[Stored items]

----

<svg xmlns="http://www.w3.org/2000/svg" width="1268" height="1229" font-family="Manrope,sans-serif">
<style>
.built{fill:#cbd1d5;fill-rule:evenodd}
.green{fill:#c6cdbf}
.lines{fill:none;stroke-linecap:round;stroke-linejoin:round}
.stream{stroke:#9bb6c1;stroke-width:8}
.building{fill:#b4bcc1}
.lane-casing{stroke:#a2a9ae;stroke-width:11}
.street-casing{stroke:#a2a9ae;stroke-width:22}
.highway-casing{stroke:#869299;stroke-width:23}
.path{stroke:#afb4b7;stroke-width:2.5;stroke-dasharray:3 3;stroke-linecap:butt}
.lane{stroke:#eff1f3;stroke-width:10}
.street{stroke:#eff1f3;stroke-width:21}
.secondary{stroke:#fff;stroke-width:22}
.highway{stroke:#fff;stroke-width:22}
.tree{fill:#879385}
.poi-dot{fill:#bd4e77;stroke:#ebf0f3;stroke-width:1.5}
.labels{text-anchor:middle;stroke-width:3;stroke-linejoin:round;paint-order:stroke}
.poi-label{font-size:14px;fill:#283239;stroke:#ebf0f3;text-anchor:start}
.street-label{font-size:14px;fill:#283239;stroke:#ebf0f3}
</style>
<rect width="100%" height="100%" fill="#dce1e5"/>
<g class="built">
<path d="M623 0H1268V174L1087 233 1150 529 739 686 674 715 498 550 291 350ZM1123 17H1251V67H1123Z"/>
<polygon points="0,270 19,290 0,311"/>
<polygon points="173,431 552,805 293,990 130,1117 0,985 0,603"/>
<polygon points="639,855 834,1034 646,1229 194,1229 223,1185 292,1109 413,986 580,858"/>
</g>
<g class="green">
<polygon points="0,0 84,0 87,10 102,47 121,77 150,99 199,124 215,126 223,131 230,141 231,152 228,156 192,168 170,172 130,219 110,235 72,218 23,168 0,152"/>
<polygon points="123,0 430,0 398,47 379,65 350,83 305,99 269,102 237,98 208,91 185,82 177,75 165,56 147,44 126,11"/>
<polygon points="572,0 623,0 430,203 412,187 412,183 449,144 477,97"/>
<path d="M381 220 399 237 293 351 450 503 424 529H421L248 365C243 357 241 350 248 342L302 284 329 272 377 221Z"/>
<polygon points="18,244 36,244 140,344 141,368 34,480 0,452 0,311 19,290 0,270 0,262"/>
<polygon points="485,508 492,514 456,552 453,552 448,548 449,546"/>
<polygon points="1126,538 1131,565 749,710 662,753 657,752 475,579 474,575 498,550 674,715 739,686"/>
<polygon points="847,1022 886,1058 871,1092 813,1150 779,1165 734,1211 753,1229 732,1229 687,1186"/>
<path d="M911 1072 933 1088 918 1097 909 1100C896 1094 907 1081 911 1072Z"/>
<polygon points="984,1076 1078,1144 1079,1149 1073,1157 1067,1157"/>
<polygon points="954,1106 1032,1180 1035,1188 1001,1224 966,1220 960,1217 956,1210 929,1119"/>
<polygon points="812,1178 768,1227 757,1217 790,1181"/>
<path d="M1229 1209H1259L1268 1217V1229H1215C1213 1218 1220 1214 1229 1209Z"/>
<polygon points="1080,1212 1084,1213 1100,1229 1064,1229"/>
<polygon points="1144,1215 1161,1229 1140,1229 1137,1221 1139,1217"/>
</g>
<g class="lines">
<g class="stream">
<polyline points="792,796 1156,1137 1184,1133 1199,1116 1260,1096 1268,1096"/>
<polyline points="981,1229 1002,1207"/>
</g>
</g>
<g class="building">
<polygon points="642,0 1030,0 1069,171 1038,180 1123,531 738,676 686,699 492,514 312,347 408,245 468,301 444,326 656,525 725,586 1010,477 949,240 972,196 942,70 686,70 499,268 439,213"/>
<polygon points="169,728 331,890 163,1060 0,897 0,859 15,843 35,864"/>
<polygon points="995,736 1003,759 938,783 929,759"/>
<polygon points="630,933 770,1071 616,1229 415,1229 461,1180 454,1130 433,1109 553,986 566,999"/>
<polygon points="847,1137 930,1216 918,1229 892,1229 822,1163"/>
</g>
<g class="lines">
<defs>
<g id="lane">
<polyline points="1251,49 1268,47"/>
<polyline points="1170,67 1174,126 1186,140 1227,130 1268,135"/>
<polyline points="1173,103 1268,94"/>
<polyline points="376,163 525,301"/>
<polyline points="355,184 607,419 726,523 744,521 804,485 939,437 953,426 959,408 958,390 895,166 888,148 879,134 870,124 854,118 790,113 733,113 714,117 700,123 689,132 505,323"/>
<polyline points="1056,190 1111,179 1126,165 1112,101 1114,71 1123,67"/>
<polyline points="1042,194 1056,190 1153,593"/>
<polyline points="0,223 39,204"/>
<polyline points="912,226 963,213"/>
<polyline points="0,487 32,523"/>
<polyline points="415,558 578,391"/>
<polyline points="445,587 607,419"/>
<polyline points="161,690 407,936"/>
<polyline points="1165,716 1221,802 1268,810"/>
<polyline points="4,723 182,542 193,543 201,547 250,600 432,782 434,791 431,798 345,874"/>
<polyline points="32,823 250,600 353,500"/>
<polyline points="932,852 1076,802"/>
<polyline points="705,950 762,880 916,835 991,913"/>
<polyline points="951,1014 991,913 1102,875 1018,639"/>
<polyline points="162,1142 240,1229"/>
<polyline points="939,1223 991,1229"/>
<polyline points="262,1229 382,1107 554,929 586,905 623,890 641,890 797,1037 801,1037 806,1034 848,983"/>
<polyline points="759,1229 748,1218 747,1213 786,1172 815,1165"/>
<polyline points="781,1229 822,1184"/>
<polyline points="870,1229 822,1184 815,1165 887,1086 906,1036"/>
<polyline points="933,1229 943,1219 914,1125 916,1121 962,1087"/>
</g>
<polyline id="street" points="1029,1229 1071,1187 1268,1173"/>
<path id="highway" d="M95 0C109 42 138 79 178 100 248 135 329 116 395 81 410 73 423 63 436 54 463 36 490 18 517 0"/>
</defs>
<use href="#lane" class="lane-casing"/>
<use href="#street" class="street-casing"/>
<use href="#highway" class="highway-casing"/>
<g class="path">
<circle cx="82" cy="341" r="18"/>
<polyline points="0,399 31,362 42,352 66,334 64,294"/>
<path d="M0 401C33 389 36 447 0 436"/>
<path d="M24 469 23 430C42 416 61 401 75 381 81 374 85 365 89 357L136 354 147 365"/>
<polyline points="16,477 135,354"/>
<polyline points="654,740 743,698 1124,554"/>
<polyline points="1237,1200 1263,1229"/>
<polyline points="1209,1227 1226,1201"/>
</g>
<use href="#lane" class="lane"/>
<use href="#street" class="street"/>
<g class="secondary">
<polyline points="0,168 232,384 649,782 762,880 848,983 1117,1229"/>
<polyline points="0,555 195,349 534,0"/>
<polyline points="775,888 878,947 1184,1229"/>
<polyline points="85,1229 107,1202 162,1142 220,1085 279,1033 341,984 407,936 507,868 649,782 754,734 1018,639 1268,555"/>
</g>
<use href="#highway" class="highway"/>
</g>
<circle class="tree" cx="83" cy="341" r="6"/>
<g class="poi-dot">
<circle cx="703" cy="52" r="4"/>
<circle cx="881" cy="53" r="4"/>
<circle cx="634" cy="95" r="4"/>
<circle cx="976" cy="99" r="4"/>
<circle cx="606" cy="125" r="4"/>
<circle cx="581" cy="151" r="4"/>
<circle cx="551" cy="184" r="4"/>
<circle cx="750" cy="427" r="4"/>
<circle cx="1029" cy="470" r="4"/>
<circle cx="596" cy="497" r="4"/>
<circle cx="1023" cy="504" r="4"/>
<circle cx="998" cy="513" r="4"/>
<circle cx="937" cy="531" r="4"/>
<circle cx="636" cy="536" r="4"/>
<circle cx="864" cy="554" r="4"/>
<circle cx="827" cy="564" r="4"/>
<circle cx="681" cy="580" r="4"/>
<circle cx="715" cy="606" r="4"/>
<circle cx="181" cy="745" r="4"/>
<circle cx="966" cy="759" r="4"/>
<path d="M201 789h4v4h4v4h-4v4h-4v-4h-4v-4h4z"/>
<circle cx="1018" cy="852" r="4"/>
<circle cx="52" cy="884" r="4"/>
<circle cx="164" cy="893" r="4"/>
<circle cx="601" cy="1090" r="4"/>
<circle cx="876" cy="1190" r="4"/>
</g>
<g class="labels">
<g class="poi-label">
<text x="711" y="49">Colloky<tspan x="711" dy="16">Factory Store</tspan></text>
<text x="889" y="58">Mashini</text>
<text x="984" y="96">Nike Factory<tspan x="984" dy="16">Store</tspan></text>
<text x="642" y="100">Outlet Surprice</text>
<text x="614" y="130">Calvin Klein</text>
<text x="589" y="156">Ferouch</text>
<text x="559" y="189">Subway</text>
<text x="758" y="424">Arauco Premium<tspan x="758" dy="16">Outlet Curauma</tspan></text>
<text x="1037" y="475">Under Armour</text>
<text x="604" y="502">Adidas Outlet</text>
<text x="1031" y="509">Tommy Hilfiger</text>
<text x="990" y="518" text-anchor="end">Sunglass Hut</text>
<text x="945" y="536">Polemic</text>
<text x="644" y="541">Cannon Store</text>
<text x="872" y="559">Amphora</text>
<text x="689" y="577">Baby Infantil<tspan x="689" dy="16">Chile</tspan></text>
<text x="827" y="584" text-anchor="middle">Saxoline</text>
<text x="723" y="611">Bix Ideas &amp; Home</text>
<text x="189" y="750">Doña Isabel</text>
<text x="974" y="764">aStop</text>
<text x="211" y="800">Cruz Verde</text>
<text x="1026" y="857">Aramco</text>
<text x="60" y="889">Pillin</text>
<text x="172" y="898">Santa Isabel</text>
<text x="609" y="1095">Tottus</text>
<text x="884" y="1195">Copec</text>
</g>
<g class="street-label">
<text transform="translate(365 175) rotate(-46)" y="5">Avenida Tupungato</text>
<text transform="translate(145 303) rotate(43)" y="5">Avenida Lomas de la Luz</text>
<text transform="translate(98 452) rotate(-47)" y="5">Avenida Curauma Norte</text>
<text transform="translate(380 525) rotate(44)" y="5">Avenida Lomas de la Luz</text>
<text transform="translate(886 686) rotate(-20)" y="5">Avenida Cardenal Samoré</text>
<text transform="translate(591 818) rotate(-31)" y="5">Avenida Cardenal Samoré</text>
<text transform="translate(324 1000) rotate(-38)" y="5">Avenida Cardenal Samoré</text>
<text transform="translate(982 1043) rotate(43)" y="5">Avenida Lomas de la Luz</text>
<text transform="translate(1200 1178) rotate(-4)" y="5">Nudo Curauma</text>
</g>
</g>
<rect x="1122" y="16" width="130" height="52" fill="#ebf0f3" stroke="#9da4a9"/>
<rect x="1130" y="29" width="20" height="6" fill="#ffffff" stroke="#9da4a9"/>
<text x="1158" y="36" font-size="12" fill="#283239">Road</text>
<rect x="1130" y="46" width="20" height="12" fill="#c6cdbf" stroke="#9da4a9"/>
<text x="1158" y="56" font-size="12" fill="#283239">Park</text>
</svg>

----

** Work order **
Wherever "linecap" turns up in the records, copy the whole line.

** Response area **
.lines{fill:none;stroke-linecap:round;stroke-linejoin:round}
.path{stroke:#afb4b7;stroke-width:2.5;stroke-dasharray:3 3;stroke-linecap:butt}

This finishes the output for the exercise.